The Kyrie is sung using the original "tropes" from which the Mass setting "Orbis Factor" (ie, number XI) takes its name. Tropes were poetic expansions of the text that were used to fill the melismatic notes instead of simply continuing the one syllable. The Ordinary chant settings take their names from these tropes on the Kyrie, though actual troping was banned since Trent (somewhat revived in a palsied and artificial form in the Novus Ordo).
It's also a bit odd how in this recording they alternate untroped verses with troped ones, going thus well beyond the traditional 9-fold structure of the Kyrie, though I suppose they were trying to lengthen the track for their CD.

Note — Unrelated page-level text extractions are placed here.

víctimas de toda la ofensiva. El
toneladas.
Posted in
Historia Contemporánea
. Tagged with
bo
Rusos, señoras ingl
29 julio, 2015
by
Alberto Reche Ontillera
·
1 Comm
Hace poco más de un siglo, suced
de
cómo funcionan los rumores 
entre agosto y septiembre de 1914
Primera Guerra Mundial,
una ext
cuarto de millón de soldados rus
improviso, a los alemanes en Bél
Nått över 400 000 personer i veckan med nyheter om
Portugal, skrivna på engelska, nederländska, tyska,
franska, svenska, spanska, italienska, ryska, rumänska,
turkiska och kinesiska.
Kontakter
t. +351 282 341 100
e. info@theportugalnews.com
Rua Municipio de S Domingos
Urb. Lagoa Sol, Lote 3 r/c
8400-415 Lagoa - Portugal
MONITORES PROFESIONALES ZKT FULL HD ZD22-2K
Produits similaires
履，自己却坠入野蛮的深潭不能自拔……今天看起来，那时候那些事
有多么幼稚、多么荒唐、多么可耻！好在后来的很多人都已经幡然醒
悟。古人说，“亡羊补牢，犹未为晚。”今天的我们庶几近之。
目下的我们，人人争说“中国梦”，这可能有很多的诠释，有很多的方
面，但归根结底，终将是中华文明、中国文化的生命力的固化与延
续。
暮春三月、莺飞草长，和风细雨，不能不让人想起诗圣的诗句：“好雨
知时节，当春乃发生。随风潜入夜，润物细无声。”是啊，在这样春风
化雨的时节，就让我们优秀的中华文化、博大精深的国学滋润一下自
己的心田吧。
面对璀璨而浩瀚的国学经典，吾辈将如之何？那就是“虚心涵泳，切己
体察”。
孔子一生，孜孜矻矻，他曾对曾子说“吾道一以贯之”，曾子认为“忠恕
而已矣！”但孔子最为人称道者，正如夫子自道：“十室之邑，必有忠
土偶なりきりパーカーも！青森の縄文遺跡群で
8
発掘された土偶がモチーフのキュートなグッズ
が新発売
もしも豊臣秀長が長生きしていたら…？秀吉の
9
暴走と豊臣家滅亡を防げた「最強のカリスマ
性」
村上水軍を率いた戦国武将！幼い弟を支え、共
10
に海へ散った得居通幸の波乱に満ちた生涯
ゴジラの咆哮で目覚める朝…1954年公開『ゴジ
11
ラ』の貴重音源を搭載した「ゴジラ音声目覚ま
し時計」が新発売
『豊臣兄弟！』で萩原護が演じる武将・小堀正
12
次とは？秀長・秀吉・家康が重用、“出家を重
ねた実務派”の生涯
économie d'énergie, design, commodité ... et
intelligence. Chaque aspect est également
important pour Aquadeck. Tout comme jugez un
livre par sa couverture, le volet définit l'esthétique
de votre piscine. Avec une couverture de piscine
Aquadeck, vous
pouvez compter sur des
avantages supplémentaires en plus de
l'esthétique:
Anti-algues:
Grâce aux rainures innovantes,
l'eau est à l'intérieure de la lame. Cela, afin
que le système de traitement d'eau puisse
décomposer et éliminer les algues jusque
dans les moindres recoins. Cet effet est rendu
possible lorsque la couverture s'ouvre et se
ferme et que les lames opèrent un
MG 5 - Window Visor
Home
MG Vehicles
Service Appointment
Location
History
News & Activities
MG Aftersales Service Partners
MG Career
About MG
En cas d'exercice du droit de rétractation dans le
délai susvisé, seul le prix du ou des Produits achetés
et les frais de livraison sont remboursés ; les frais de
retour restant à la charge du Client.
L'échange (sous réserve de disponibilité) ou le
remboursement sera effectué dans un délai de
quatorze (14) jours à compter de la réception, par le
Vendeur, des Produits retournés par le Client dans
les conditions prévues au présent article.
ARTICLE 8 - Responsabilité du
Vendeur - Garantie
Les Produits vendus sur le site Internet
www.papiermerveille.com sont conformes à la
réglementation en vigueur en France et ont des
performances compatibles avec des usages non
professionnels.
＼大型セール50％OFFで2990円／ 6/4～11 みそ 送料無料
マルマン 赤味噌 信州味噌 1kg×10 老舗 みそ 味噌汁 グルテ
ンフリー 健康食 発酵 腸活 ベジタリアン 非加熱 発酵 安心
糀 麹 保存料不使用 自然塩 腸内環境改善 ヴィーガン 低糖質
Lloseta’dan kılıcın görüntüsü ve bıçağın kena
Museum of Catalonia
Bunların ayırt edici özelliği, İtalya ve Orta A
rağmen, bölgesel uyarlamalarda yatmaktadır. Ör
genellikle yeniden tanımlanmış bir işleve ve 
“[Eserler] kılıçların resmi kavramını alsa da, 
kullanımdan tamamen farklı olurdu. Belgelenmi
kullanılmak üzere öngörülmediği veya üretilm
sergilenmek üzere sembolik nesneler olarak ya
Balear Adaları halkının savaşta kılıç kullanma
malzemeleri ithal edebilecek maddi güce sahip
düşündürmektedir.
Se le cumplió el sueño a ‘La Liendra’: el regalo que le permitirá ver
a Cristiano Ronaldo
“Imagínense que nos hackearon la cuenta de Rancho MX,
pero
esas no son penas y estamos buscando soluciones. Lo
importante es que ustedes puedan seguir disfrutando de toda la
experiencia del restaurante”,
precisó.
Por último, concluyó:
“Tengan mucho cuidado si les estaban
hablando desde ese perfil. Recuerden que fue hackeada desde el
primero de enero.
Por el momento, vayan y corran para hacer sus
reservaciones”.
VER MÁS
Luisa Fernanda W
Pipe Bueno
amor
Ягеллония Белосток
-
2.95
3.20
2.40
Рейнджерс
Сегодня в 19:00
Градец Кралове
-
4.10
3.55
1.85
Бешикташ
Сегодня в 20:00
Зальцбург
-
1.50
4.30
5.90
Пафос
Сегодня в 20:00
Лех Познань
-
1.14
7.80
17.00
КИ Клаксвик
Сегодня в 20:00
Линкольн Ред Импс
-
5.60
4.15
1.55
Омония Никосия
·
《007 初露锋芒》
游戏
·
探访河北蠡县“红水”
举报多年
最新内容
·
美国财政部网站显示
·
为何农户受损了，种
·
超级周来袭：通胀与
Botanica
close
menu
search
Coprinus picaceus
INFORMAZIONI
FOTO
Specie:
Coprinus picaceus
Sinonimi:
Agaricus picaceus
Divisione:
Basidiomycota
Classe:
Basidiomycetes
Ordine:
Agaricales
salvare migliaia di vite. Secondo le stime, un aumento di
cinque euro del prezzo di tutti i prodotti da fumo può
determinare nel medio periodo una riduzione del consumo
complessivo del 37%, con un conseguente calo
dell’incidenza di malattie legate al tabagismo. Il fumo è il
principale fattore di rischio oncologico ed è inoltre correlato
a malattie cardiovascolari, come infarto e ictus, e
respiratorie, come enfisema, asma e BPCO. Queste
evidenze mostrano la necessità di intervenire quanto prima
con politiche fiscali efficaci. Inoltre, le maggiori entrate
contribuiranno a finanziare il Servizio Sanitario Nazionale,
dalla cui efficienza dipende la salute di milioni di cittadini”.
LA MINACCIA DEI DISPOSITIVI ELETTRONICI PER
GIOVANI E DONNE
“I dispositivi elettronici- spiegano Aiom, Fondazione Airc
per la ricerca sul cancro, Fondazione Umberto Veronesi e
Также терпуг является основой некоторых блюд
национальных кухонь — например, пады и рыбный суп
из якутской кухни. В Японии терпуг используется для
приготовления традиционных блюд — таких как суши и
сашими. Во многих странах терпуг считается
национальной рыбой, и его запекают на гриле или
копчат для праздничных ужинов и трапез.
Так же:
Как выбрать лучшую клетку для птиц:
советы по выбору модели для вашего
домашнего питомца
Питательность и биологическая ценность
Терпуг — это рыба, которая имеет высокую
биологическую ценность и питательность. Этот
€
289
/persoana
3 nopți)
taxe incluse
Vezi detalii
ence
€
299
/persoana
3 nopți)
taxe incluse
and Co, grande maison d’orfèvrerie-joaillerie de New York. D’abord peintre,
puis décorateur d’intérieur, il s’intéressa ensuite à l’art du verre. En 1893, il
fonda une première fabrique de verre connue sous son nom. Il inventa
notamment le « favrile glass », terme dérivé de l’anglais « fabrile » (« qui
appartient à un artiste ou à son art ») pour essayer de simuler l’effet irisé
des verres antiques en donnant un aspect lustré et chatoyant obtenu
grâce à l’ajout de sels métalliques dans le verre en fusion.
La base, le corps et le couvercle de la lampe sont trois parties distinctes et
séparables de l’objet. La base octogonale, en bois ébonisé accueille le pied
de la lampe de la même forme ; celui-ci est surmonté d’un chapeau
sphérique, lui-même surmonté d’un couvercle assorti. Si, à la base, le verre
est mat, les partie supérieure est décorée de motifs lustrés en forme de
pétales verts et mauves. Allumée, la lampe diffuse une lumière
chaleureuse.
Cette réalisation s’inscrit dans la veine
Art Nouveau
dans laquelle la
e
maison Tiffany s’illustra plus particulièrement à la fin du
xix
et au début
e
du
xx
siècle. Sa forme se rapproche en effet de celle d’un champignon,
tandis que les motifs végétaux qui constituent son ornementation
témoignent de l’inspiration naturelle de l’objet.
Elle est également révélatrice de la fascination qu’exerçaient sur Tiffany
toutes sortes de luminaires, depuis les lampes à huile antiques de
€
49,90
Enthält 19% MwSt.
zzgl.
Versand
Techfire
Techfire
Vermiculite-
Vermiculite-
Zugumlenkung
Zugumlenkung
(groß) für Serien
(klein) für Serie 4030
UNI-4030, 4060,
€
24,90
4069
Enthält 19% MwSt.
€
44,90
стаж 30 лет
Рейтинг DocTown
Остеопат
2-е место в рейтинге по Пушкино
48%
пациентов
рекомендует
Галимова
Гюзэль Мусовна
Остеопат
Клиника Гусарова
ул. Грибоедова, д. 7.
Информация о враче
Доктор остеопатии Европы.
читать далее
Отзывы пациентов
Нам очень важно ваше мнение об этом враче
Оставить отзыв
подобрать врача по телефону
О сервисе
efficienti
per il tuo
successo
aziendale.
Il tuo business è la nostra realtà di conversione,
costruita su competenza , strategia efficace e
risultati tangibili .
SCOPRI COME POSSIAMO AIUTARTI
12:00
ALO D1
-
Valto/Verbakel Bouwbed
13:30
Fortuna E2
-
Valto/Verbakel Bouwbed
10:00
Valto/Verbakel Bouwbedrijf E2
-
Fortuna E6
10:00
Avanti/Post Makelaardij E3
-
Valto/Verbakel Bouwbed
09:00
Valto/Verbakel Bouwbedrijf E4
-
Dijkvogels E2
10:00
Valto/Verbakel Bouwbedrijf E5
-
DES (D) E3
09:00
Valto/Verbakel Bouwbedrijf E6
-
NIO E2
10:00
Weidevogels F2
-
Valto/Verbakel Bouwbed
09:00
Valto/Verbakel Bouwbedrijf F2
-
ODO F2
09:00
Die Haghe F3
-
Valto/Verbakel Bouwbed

You will also notice the distinctly "Eastern" presentation of the chant. This is certainly not the reading the Solesmes method would give to the manuscripts! And yet, I like this one better, "scholarship" be damned. There is just something so mystical and transcendent about this way of singing the chant. It goes back to what I was saying about reinfusing the Latin Rite with the spirit of the East.

The history of plainchant would be worth looking into, though I'm no expert on musicology. I do know, however, that the Gregorian chant we have today is in some ways a 20th century invention of Solesmes, and that chant has been an incredibly diverse and evolving phenomenon. One need only look at the difference between the Solesmes restoration of the medieval melodies, and the "Medici Graduale" chants used since at least around the time of Trent (the last edition being Ratisbone's in the 1870's) according to a simplifying interpretation at Rome that Palestrina, the great composer of polyphony, was put in charge of implementing in the 16th century.

The history is fascinating, and I encourage you to read up on it. Of course, Solesmes based its interpretation on the living tradition in monasteries, and I think the result is generally better (and certainly spurred a revival of chant starting with Pius X) but, at the same time, I also have to wonder if there isn't supposed to be a difference between diocesan and monastic chant, and if the former maybe would do well to be simplified in many circumstances. If only so that it will be actually used more easily. After all, the "Graduale Simplex" certainly finds one wonders whether the "Medicean" version, having at least some historical precedence, might not be a more traditional "simplex'" repertoire.

Nevertheless, considered in itself, I think the Solesmes restoration of the melodies was excellent. But I cannot say I am all that inspired by their method of performance interpretation. That is where groups like Ensemble Organum give me hope.

Additionally, many people don't realize that even our "Gregorian chant" of today, is really a post-Carolingian hybrid of styles. The truly "traditional" chant of Rome, is the so called "Old Roman," which was later severely Gallicanized. I don't have time to go into detail, I encourage you to read into that yourself, but suffice it to say, the Old Roman especially can be interpreted in a way that is significantly more Eastern or at least Mediterranean:

Well, I've procrastinated long enough listening to all this beautiful music. Maybe someday we'll hear it in our churches, after the dry dusty sand of the Solesmes-method has slipped through the hour glass...


Mark of the Vineyard said...

Their [Ensemble Organum] rendition of Tantum Ergo seems to be quite original. For some reason, to me at least, it seems to convey an idea of power. there's something quite majestic and pwerful about it. Have you heard them singing Dum Pater Familias? I especially like that one. Imagine what it would be like to be in Santiago de Compostela if the Vespers for St. Jame's feast where actually sung like their rendition of it!

Michael D said...

I think you're right about the Old Roman chant, somehow it does sound more ethereal than the Gregorian Chant, an example of which I found here:

This Old Roman chant is beautiful in its own right, but it is also enjoyable for evoking a feeling of immersion within the medieval Cathedral, or maybe a kingly hall from a Lord of the Rings movie.